> Task goal: Using the records provided below, locate and copy each line that contains the word "into".

[Records from a data source]
______________________________

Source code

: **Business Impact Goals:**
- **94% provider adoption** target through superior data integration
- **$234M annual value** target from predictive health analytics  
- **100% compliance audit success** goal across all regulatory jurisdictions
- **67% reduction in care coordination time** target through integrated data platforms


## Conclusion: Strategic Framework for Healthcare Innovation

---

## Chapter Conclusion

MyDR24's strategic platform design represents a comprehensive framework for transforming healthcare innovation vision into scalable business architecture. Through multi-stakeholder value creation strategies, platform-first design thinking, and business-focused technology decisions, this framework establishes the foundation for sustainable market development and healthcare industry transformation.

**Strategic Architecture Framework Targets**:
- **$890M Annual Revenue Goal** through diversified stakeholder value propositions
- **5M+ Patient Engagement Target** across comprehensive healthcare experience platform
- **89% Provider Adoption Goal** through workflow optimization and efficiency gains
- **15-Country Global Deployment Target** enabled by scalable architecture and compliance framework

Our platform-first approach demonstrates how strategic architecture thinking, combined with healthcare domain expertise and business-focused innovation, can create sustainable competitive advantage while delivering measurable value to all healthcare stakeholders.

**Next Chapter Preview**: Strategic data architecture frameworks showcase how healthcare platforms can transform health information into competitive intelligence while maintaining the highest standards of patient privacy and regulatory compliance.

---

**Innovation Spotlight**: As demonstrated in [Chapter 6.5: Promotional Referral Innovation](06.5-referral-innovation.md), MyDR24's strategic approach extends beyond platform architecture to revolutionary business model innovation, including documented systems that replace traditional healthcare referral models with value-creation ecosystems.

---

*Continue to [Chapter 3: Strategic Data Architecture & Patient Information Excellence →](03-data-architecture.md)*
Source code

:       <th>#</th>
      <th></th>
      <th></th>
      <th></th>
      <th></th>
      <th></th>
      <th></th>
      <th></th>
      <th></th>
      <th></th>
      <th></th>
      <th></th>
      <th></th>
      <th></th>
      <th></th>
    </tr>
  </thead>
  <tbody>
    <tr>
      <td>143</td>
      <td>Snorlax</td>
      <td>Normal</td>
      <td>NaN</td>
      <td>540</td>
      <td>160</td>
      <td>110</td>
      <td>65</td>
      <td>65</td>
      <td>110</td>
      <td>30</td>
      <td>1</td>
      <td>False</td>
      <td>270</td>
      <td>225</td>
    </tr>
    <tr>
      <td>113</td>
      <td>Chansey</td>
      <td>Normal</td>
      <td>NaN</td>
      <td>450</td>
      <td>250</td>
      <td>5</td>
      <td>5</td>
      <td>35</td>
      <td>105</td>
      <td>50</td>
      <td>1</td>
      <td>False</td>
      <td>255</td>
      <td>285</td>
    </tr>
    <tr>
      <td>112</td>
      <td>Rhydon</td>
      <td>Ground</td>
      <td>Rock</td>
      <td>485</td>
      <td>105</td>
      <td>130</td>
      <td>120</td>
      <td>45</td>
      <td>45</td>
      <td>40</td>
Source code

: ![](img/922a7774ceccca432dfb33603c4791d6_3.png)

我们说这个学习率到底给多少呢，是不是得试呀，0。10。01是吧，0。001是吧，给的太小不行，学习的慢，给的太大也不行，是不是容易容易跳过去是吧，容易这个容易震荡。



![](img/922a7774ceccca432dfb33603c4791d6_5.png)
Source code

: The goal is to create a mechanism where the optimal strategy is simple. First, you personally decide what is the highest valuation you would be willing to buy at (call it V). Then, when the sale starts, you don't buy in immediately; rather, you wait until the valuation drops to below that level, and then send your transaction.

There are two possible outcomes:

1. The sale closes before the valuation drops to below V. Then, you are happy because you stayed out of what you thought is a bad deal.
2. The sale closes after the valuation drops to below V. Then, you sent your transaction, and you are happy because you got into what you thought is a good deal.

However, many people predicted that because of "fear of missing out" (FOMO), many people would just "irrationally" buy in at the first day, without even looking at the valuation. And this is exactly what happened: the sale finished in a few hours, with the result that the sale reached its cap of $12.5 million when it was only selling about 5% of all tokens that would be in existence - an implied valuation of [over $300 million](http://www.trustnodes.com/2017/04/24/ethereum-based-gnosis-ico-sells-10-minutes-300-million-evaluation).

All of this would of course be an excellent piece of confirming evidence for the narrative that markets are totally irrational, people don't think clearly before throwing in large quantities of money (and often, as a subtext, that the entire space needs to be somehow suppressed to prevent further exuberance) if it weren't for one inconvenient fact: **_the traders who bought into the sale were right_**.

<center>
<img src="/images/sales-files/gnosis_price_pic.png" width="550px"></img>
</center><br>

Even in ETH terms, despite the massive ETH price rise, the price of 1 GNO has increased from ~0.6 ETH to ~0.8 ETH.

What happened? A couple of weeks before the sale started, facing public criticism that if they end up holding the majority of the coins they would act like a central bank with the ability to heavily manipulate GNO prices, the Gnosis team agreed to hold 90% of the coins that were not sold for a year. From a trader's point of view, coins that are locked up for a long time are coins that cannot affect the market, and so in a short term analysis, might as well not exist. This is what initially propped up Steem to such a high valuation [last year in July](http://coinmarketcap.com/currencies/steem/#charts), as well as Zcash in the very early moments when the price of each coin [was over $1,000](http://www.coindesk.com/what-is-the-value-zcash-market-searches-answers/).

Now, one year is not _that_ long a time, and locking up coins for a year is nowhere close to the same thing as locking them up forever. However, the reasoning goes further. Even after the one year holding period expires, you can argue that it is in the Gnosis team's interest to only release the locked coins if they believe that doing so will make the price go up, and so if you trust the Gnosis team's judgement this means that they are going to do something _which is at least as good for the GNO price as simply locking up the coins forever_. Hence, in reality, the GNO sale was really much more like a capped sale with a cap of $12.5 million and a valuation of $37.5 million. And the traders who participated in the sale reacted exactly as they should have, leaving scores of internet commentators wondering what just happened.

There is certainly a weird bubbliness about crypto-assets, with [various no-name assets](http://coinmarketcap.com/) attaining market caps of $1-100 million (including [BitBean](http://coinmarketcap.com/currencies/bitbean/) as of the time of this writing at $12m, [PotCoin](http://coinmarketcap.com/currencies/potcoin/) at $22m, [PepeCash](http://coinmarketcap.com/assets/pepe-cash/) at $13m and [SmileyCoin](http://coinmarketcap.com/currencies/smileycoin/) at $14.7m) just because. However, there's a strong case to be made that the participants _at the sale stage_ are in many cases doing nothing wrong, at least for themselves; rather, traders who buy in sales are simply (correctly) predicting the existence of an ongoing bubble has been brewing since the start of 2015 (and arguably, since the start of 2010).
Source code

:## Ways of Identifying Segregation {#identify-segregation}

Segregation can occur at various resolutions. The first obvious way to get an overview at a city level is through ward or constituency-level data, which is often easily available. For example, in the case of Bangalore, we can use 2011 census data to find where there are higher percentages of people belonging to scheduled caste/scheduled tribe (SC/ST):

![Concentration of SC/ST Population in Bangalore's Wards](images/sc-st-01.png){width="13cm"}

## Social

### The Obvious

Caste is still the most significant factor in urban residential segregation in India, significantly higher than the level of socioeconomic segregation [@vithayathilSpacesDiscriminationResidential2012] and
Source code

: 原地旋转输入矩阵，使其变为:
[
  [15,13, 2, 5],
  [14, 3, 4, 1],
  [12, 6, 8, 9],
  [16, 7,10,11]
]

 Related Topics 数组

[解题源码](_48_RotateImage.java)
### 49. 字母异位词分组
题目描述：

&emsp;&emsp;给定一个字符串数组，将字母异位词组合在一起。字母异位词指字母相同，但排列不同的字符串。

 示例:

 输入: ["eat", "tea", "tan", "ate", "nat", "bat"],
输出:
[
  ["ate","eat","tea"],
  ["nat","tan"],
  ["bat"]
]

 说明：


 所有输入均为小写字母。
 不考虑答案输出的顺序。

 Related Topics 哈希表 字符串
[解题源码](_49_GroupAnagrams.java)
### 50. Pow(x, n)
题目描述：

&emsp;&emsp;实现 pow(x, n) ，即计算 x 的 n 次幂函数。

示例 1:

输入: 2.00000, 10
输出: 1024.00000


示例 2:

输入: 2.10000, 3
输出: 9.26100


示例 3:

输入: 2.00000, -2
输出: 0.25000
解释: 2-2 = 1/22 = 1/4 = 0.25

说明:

______________________________

> Answer area:
MyDR24's strategic platform design represents a comprehensive framework for transforming healthcare innovation vision into scalable business architecture. Through multi-stakeholder value creation strategies, platform-first design thinking, and business-focused technology decisions, this framework establishes the foundation for sustainable market development and healthcare industry transformation.
**Next Chapter Preview**: Strategic data architecture frameworks showcase how healthcare platforms can transform health information into competitive intelligence while maintaining the highest standards of patient privacy and regulatory compliance.
2. The sale closes after the valuation drops to below V. Then, you sent your transaction, and you are happy because you got into what you thought is a good deal.
All of this would of course be an excellent piece of confirming evidence for the narrative that markets are totally irrational, people don't think clearly before throwing in large quantities of money (and often, as a subtext, that the entire space needs to be somehow suppressed to prevent further exuberance) if it weren't for one inconvenient fact: **_the traders who bought into the sale were right_**.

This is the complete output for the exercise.